Tuition Fees - The Fallout
It's with great sadness that I've watched the various stories surrounding the tuition fees unfold. While I don't condone violence in any form, I can't help but feel that a unruly minority has over-shadowed what is a very valid protest.
As you'll know, MPs voted in favour of the controversial rise to the student tuition fees, and while I understand that, of course, these universities need to be funded somehow, I can't help but feel that it's a very sad day for our country.
Yes, I do understand how the increase in fees will work. I understand that students will not have to pay these fees upfront; and that instead they will begin to pay these fees back once they enter the workplace and earn 21k or more per annum. I also understand that there will be enhanced maintenance grants for those students from the poorest families.
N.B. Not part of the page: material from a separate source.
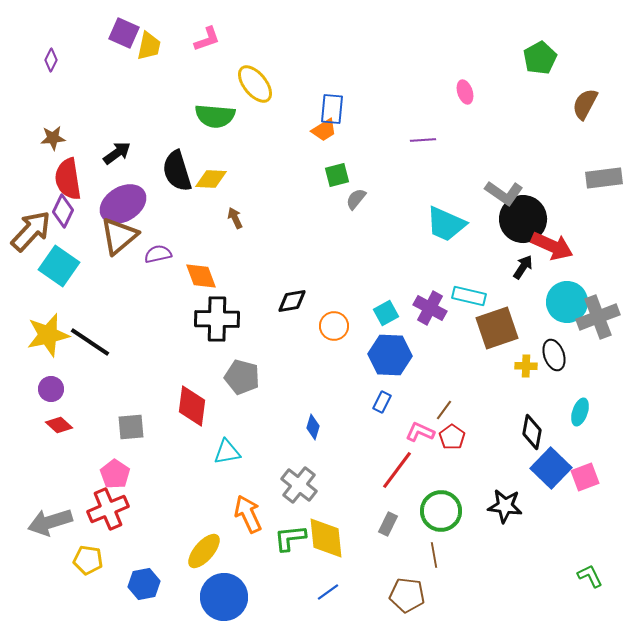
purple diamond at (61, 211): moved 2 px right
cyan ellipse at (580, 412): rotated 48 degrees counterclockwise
However, the point I most fundamentally disagree with is that this won't put off people from going to university. In fact, I feel strongly that it will.
It's generally accepted that under the new scheme, your average graduate will have amassed £30,000 worth of debt at the tender age of 21. Now that frightens me.
It doesn't matter that they haven't got to pay before they start university - the fact of the matter is that they'll most likely walk out of said university £30k in debt; and while these students won't have to pay it back right away - they're going to have to pay it back sometime, right?
I remember when I was at university; one of my classmates came from a family who didn't believe in education. So much so, they actively tried to convince him not to go to university. Now, I'm not sure what their issue was with education; he said they felt it was a waste of time, and that perhaps they were frightened by the idea that he thought he was somehow 'better' than everyone else.
Much to their chagrin he elected to go to university anyway.
They offered him no support whatsoever; and I don't mean financial support; I mean emotional support. To all intents and purposes, they cut him off.
Now this was one very determined individual. But I wonder if even he would've put himself through it today. I'd love to think that he still would; but I'm really not so sure. How many others in his position today will see these fees as the final straw and just elect not to go? There are lots of jobs which are simply not open to you without a degree. How much potential will be wasted?
In recent years, we've seen university tuition go from being free, to costing £1000 per year, to costing £3290 per year - and now this - up to £9000 per year. What's next?
Has this government forgotten that a well-educated workforce benefits the whole of society, not just those who go to university?
Only time will tell how this will all play out. I, for one ,really hope that no-one who wants to go to university is put off by this latest hike in fees; and, sadly, it seems that hoping is all any of us can do right now.